### Work task 1
Reproduce, word for word, the part of the IP-Adapter tutorial that opens with the words containing "LoRA stabilizes the" and closes with "toward the reference.".
### Work task 2
In the IP-Adapter tutorial, what step size should you use when sweeping the tuning values?

[Opening Extract provided section]

IP-Adapter + LoRA for product catalog rendering — putting shop items on AI characters – Discover

📦 Runnable workflow: github.com/sm1ck/honeychat/tree/main/tutorial/04-ipadapter — a ComfyUI workflow.json (with <tune> placeholders for IP-Adapter weight/end_at) plus a stdlib Python client that posts it to your ComfyUI instance and saves the output.

In the previous post I argued that LoRA per character is often the strongest fit for visual identity. But what happens when you want to render that character wearing a specific item — a shop product, a user-uploaded outfit, a gift from another user?

LoRA helps stabilize the character. To also preserve an arbitrary reference image, IP-Adapter is a common fit. Those two techniques can compete unless you configure them carefully.

TL;DR

LoRA stabilizes the character's face. IP-Adapter pulls features from a reference image. If both are too strong late in sampling, the face can drift toward the reference.
Balance: moderate IP-Adapter weight (lower half of 0–1) with early handoff (IP-Adapter releases control before the final denoising steps). The final steps belong to the LoRA.
A useful node order: Checkpoint → LoRA → FreeU → IP-Adapter → KSampler. Feeding IP-Adapter into the model conditioning after LoRA lets LoRA reassert on late steps.

Render your first outfit preview

This section walks you from clone to a generated image in under ten minutes.

1. Prereqs

A running ComfyUI instance (local GPU, rented box, or a friend's)
ComfyUI_IPAdapter_plus installed in it
ip-adapter-plus_sdxl_vit-h.safetensors in models/ipadapter/
CLIP-ViT-H-14-laion2B-s32B-b79K.safetensors in models/clip_vision/
Your own SDXL base checkpoint
A character LoRA — if you don't have one, go through the previous article first

2. Clone and install the client

git clone https://github.com/sm1ck/honeychat
cd honeychat/tutorial/04-ipadapter
pip install -e .

3. Put your outfit reference next to the client

Anything flat-lay, clean-background works best. ./my-dress.png for this example.

4. Run — start at the middle of both tuning ranges

export COMFY_URL=http://localhost:8188
export REFERENCE_IMAGE=./my-dress.png
export CHECKPOINT=your-sdxl-base.safetensors
export LORA=your-character-v1.safetensors
export IPADAPTER_WEIGHT=0.4      # lower half of 0–1
export IPADAPTER_END_AT=0.8      # upper half of 0–1

python client.py

Output lands in ./out/outfit_preview_<n>.png. First run should usually show your character wearing something that resembles the reference dress.

5. Tune

Inspect the output. Two failure modes tell you how to adjust:

Face drifted → lower IPADAPTER_WEIGHT or lower IPADAPTER_END_AT by 0.05 and re-run.
Item doesn't resemble the reference → raise IPADAPTER_WEIGHT by 0.05, or raise IPADAPTER_END_AT slightly.

Sweep in 0.05 steps, not 0.1. The usable range can be narrower than expected, and a new base model may take several tuning sweeps before the balance feels stable.

[Closing Extract provided section]
[Opening Recorded data section]

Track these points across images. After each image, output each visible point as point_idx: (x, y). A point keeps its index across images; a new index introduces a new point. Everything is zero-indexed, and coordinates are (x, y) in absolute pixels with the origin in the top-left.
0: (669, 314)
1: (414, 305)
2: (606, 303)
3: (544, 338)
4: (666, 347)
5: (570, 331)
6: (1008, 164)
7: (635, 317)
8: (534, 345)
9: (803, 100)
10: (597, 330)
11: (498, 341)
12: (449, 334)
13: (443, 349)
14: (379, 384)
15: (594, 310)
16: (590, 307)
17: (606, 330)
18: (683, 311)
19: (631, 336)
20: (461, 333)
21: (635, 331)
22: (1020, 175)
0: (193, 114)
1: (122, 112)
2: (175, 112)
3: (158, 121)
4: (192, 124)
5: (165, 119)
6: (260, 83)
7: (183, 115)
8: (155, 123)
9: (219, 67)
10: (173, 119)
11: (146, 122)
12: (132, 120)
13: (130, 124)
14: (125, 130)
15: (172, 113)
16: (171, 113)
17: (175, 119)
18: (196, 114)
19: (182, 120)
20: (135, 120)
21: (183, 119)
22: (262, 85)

[Closing Recorded data section]
[Opening Recorded data section]

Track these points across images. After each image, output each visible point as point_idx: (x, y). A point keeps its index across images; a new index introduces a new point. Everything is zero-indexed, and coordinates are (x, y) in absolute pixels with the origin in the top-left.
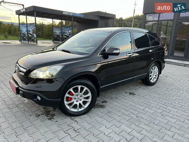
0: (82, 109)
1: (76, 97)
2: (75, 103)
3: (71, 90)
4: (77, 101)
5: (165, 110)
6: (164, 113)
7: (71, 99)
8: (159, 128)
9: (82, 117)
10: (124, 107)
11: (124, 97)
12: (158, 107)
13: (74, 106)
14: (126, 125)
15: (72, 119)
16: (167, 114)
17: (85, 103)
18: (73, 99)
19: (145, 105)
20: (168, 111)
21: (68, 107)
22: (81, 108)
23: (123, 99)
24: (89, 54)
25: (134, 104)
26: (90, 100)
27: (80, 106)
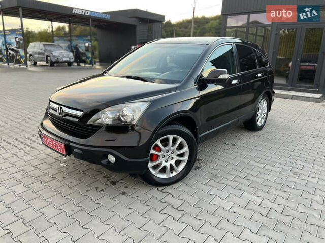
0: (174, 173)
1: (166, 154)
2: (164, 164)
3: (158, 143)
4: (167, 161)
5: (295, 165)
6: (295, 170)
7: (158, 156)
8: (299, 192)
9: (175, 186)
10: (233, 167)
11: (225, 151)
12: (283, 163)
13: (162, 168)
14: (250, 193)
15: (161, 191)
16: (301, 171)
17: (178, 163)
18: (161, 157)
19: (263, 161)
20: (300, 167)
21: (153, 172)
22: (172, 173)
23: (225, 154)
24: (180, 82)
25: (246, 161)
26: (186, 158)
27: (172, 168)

[Closing Recorded data section]

### Final answer 1
LoRA stabilizes the character's face. IP-Adapter pulls features from a reference image. If both are too strong late in sampling, the face can drift toward the reference.

### Final answer 2
Steps of 0.05, not 0.1.